— Перед тем как стричься, надо было спросить меня.
— Эдик, ну, не делай из этого трагедию, — смеюсь я. — Что тут такого? Длинные волосы мне мешают, кроме того, ты не представляешь, сколько с ними возни! Сколько на них уходит шампуня, ополаскивателя и времени!
— А может, мне как раз нравились твои длинные волосы? — говорит Эдик. — А ты их взяла и остригла, не спросив меня.
— Эдик, ну, прости. — Я включаю программу стирки, обнимаю Эдика за шею и тянусь к нему губами. — Не расстраивайся так.
Я целую его, но он не очень реагирует. Спрашивает:
— И зачем ты выкрасилась в этот цвет?
— А что тебе не нравится? По-моему, хороший, естественный цвет. Это же мой цвет, Эдик!
Он смотрит на мои волосы, как на что-то странное и незнакомое.
— Вроде бы твой. И как будто больше не твой.
— Эдик. — Я закрываю дверь ванной на задвижку, берусь за его ремень. — Ну, накажи меня. Пусть наказание будет суровым.
У него вздрагивают ноздри.
Раньше у нас это было размеренно и неторопливо, слегка лениво и только в постели. Теперь Эдику нравится заниматься этим в других местах: в гараже, в машине, в подвале, на чердаке и даже в гостинице. Сейчас — в ванной, стоя сзади меня.
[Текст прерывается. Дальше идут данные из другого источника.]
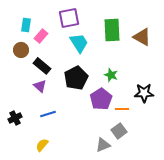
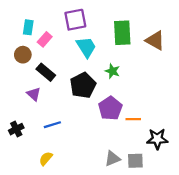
green star: (111, 75) -> (112, 71), moved
purple triangle: (40, 86) -> (34, 94), moved
black star: (144, 93) -> (157, 139), moved
gray square: (119, 131) -> (135, 161), moved, turned 35

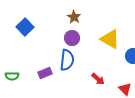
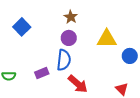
yellow triangle: (110, 39) -> (107, 39), turned -30
red arrow: (98, 79) -> (78, 84), moved, size x1.5

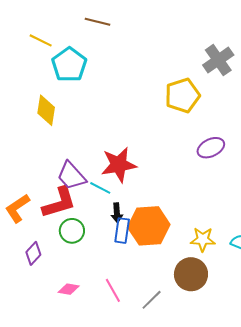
Недолго, но жёстко и яростно, рядом с работающей стиральной машиной.
Потом я ему рассказываю:
— Представляешь, сегодняшний визит в парикмахерскую обошёлся мне даром. Я ничего не платила.
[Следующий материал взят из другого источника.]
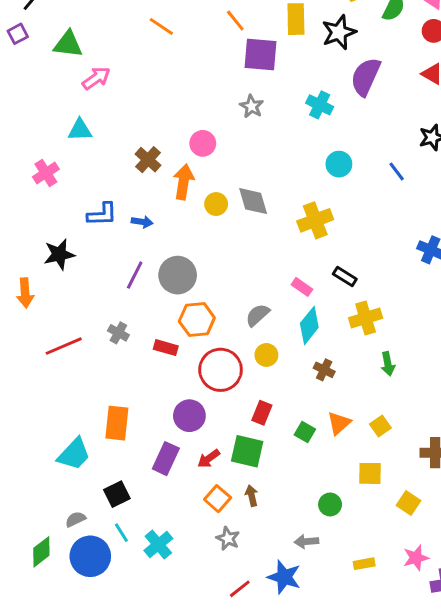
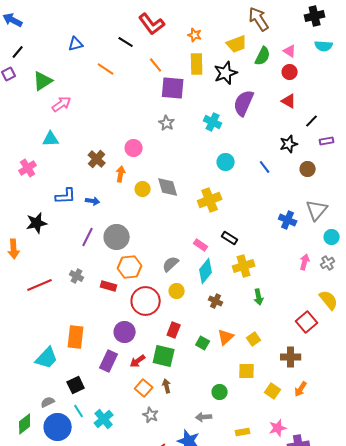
green triangle: (68, 44) -> (43, 81), turned -40
orange arrow: (184, 182) -> (121, 174), size x0.7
— Это как? — удивляется он.
— Они купили мои волосы. Думаю, из них получится неплохой парик или шиньон.
Эдик качает головой:
— Ну, ты даёшь…
Потом я гоню детей мыться. Ваня моется сам — быстро принимает душ, а для Маши я набираю ванну с пышной пеной: она любит долго нежиться и играть в воде. Она играет со своей Барби-русалкой, крокодильчиком, утятами, делает из пены сугробы, пока вода почти совсем не остывает.
Потом я сушу и расчёсываю ей волосы.
— Какая ты у меня красавица, Машенька.
Она не разговаривает со мной, и это очень печально и больно. Но я не теряю надежды, что когда-нибудь всё-таки достучусь до её сердечка и верну её любовь. Прошло ещё слишком мало времени, поэтому ей, да и вообще нам всем нужно привыкнуть.
Перед сном я читаю. Чтобы не мешать светом Эдику, я устраиваюсь с книгой в гостиной. Я так увлекаюсь, что забываю о времени и читаю, пока не приходит заспанный Эдик.
— Ты знаешь, сколько времени? — говорит он.
— Нет, а сколько?
— Уже час. Иди спать.
Я говорю:
— Сейчас, уже иду. Только дочитаю вот эту страничку.
Он подходит, заглядывает на обложку.
— Очередной роман про любовь? Кто тут кого подло обманывает?
— Нет, — отвечаю я. — Это философское произведение. Точнее, философско-историческое.
— Ух ты, куда тебя занесло-то, — усмехается Эдик.
Психолог «Феникса» Роберт Даниилович откидывается в кресле, соединив кончики своих длинных пальцев.
— Расскажите всё подробно, что именно вас беспокоит, раздражает, может быть, пугает.
Эдик косится на меня. Он сидит в кресле перед психологом, а я — немного в стороне, в углу кабинета.
— Прямо при ней говорить?
— Разумеется, — кивает Роберт Даниилович. — Ваша жена должна знать, в чём причина вашего недовольства и дискомфорта. Вы не предъявляете ей обвинений, а просто ищете выход из сложившейся ситуации. А чтобы его найти, нужно знать, где камень преткновения. Она будет вас слушать, но перебивать не будет. А потом мы дадим слово ей, и настанет ваш черёд слушать. Прошу вас.
Эдик сосредотачивается, ему неловко. Наверно, он жалеет, что мы вообще пришли сюда, и хотел бы уйти, но назад поворачивать поздно.